Merci à toutes les personnes qui alimentent ce forum avec des informations de qualité et permettent ainsi aux autres de préparer
au mieux un voyage
Merci à Kola et à son inspirant carnet de voyage qui contribua à construire cette randonnée
Voyage dans le désert un père, sa fille, les pieds dans le sable
Ce chant est pour Toi, Lory...
Jeudi...
Il pleut à
Bruxelles. Il fait froid...
L’oiseau de fer s’élance sur la piste. J’absorbe son énergie grisante pendant que « Tomorrow never knows » pulse dans mes oreilles.
Marrakech nous accueille sous une chaleur estivale.
La journée sera longue avant d’arriver à notre bivouac de cette nuit. Pas le temps de déambuler dans la ville, nous partons vers
Zagora.
Arrêt tardif pour engloutir une omelette berbère. Nous trempons nos pains dans une huile d’argan. Délicieux !
Après plus de huit heures de trajet, nous arrivons enfin à La Fibule du Drâa.
Lahcen Sarti nous fait visiter la fibule, on s’imprègne doucement de l’atmosphère. Devant une vieille carte jaunie de la région où quelques photos aux couleurs
évanouies sont épinglées, nous découvrons notre marche. 6 nuits à dormir à la belle étoile, au plus près de notre terre.
22h30, une 4x4 poussiéreuse nous emporte enfin vers notre première nuit sous les étoiles.
Nous débarquons fatigués, au milieu de nulle part dans un reg perdu. Nous faisons connaissance avec Brahim, notre guide et cuisinier. La tente est montée
Il prépare une tajine pendant que Laurie et moi luttons pour ne pas fermer les yeux. On s’enroule dans nos sacs, il doit être 2 heures du matin..
Vendredi...
Les dromadaires d’abord
Les chant des oiseaux ensuite
Je vais à la rencontre de nos trois dromadaires salut matinal. Youssef, notre chamelier apparaît, on se dit bonjour.
Petite ascension pour goûter le paysage montagne de pierres, silence assourdissant, il m’enveloppe lentement. Je me débarrasse de mes lourdeurs citadines et m’ouvre aux
vibrations de notre terre.
Après un petit déjeuner copieux, nous partons pour notre première marche.
Cœur ouvert, les sens éveillés, mouvements invisibles qui m’entourent, mots légers qui farandolent sur les cailloux goûteux.
La piste se rétrécit. Lambeaux de tissus accrochés à une maigre végétation, scarabées aux démarches saccadées dans le Jbel Abbas.
****************************************
> _À faire_
1. Relevez tous les noms de lieux cités dans le récit de voyage.
2. Répondez aux questions suivantes d'après le récit de voyage.
(a) Combien de nuits à la belle étoile la marche prévoit-elle ?
(b) Quelles fonctions Brahim occupe-t-il ?
(c) Combien de dromadaires accompagnent la marche ?

> _Entrées_
****************************************
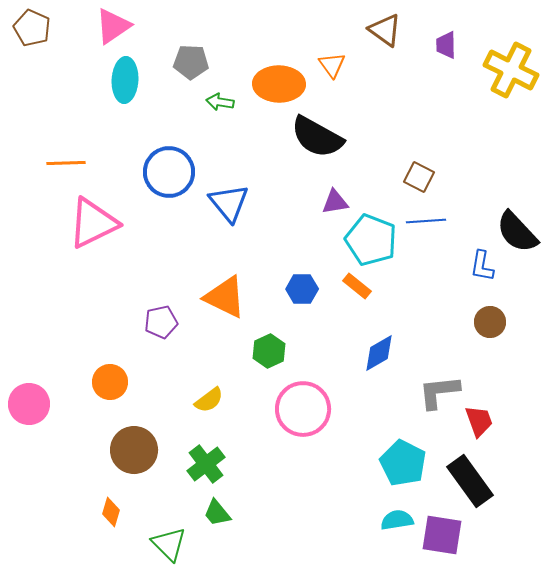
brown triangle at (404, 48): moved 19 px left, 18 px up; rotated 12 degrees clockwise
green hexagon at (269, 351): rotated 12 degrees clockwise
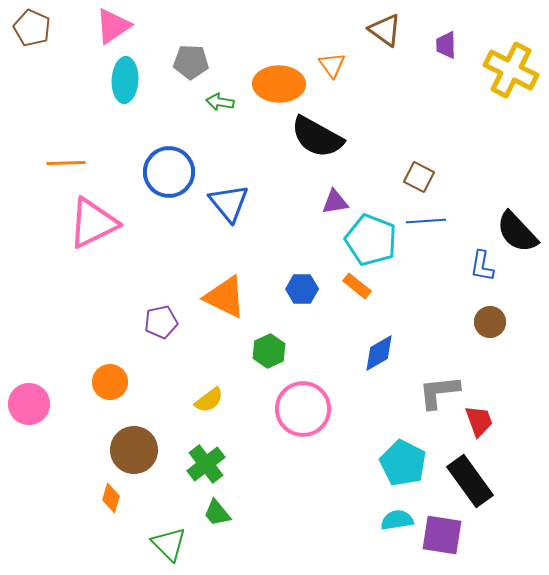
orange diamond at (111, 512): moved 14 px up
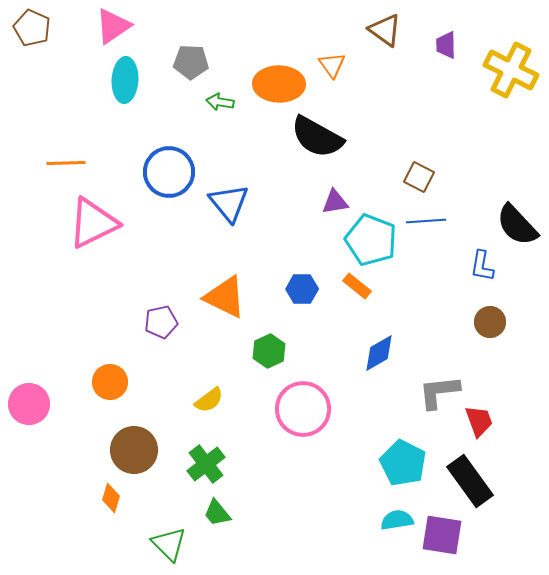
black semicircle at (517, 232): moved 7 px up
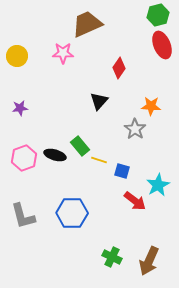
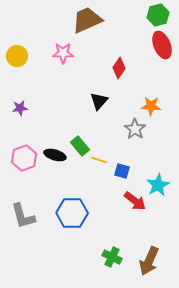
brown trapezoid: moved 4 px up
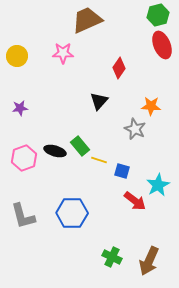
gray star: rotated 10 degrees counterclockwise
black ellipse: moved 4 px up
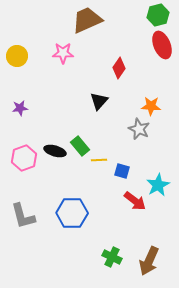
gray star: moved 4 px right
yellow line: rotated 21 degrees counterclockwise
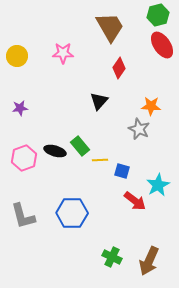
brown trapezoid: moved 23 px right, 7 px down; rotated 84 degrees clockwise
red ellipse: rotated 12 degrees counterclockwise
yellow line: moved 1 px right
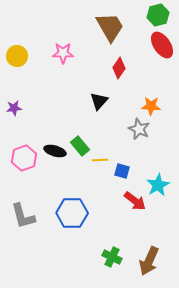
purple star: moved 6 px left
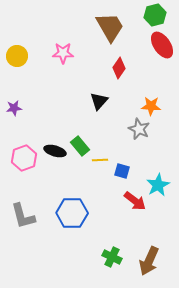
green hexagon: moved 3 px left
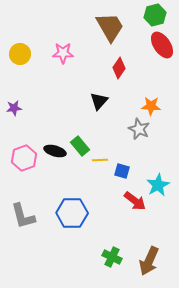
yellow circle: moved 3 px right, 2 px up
****************************************
> _Les réponses_
1. Bruxelles, Marrakech, Zagora, La Fibule du Drâa, Jbel Abbas

2.
(a) Six nuits.
(b) Il est guide et cuisinier.
(c) Trois dromadaires.